Segundo balanço divulgado nesta sexta-feira, 06, em outubro a produção cresceu 7,4% sobre o mês anterior, mas houve queda acumulada no ano de 38,5%. As vendas perderam tração na passagem de setembro para outubro e a exportação continua com retração de 34% no ano.
Paralelamente, varejo e frotistas estão relatando falta de produtos e atraso nas entregas, que somam cerca de 150.000 unidades somente entre os frotistas. "Quando a indústria tinha carros disponíveis no segundo trimestre, as locadoras não queriam comprar. É uma situação normal na crise, a produção deve se normalizar até o fim do primeiro trimestre de 2021", diz Moraes.
O dirigente reforça que as montadoras precisaram reduzir estoques como medida primordial na pandemia para garantir capital de giro. Segundo ele, manter um grande inventário de peças e veículos corrói o caixa das empresas. Ao final de outubro, os estoques de veículos no setor somavam 18 dias. Normalmente, montadoras e concessionárias trabalham com volumes suficientes para vendas de no mínimo 30 dias.
Além disso, o aumento de custos também tem impactado a decisão de manter estoques mais ajustados. As montadoras estão em um período importante de negociações com as siderúrgicas, cujos contratos são anuais. Recentemente, a CSN afirmou publicamente que o reajuste para o setor não poderia ser inferior a 30%.
"O argumento das siderúrgicas tem sido a alta do minério de ferro e do carvão e sabemos que este é um impacto relevante. Mas como o aço é um componente importante para toda a cadeia, não só montadoras, se confirmado esse nível de reajuste o repasse será inevitável", diz Moraes.
Para 2021, Moraes afirma que as empresas estão acompanhando o cenário com cautela, sabendo da probabilidade de o auxílio emergencial acabar e, com isso, ocorrer um impacto negativo no país. "A economia vai ter que andar com as próprias pernas. Reformas e investimentos em infraestrutura são as únicas alternativas para a retomada no Brasil."
Enquanto isso, a situação nas montadoras não mudou nos últimos meses. O nível de emprego continua um desafio, com 4.600 postos de trabalho a menos desde o início da pandemia, e não há horizonte de retomada consistente no mercado doméstico nem no externo. Aliás, a cada ano que passa as exportações da indústria automotiva brasileira tornam-se mais difíceis.

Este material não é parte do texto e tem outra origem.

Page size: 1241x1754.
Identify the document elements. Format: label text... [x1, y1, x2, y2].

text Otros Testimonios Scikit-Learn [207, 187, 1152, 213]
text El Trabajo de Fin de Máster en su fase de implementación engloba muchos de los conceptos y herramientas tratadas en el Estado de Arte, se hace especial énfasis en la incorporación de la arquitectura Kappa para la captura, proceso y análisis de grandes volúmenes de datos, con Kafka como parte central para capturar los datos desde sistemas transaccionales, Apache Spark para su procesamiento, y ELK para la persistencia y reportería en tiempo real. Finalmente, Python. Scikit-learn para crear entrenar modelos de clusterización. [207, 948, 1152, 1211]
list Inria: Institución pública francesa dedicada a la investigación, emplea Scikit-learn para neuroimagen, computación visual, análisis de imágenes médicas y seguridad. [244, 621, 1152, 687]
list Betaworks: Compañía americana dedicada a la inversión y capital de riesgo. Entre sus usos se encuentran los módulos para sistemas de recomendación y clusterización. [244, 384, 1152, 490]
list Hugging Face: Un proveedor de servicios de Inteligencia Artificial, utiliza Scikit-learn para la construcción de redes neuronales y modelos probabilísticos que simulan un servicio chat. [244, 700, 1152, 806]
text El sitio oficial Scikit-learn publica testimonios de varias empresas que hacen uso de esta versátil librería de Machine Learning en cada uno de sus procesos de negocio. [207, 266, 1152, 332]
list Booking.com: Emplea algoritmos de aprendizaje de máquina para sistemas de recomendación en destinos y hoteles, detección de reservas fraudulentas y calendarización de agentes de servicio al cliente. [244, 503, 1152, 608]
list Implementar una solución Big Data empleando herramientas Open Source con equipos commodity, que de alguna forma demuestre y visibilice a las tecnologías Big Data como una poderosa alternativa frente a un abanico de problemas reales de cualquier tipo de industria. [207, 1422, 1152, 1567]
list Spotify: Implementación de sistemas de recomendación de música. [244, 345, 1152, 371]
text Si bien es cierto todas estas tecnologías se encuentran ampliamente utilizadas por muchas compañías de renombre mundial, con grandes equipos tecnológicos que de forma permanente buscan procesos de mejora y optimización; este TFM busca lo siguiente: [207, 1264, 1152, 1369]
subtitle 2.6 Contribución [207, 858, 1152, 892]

Segundo a Anfavea, em outubro houve um crescimento de 14% dos embarques em relação a setembro. Mas este foi o pior acumulado desde 2002.

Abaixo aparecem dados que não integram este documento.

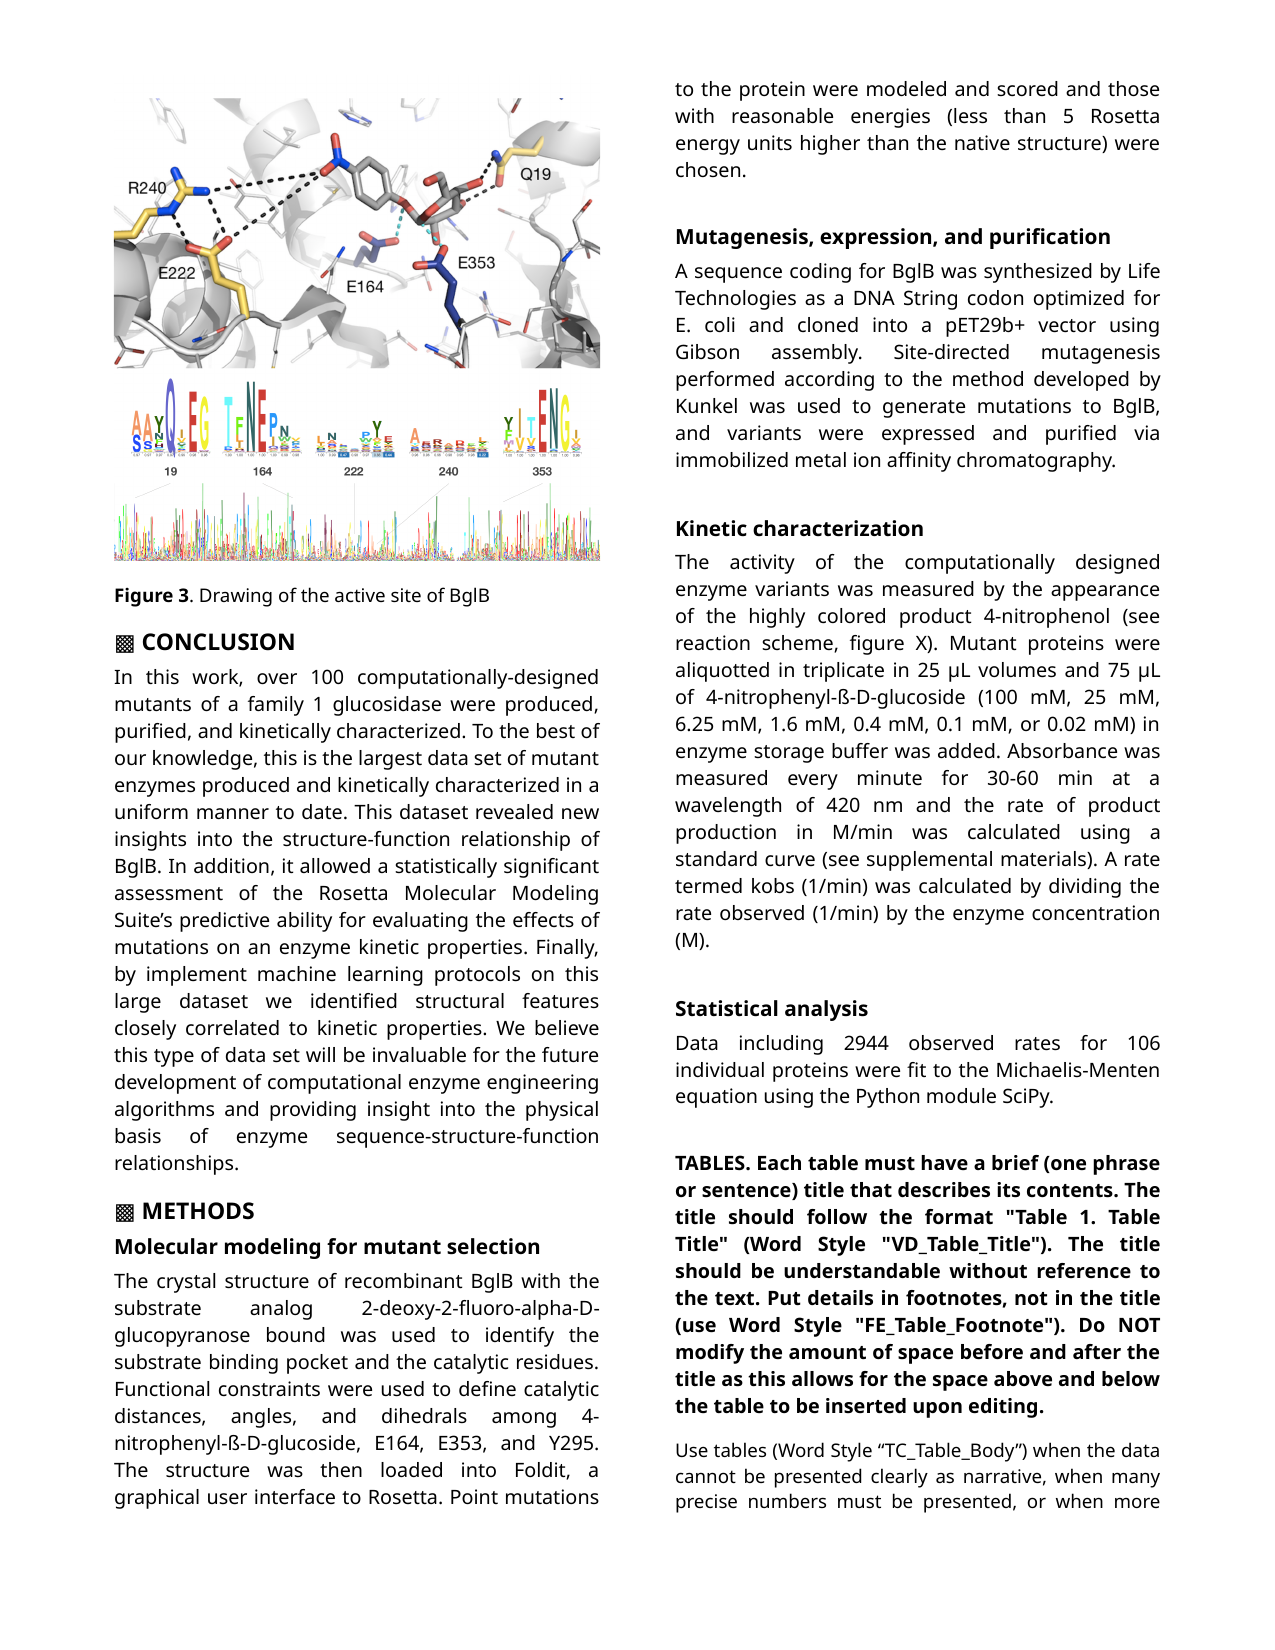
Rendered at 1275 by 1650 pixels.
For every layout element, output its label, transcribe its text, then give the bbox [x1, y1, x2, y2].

"Nossos principais mercados estão registrando quedas de 30% a 40%. As empresas estão tentando acelerar as exportações na medida possível, mas temos limitações principalmente na Argentina", diz Moraes.

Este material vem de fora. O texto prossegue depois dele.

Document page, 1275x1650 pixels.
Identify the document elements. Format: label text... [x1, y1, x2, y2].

O presidente da Anfavea afirma que independentemente do resultado das eleições americanas, a indústria automotiva continuará apoiando a política de acordos comerciais.
Moraes diz que o governo brasileiro está criando acordos de facilitação do comércio exterior e que o setor "apoia" a política. "A direção está no caminho certo e deve ser mantida."
Ele ressalta que, atualmente, não há um acordo comercial vigente no setor automotivo entre Brasil e Estados Unidos e que se houver uma eventual mudança de governo por lá, com a eleição do democrata Joe Biden, não deve haver impactos diretos na indústria automotiva brasileira.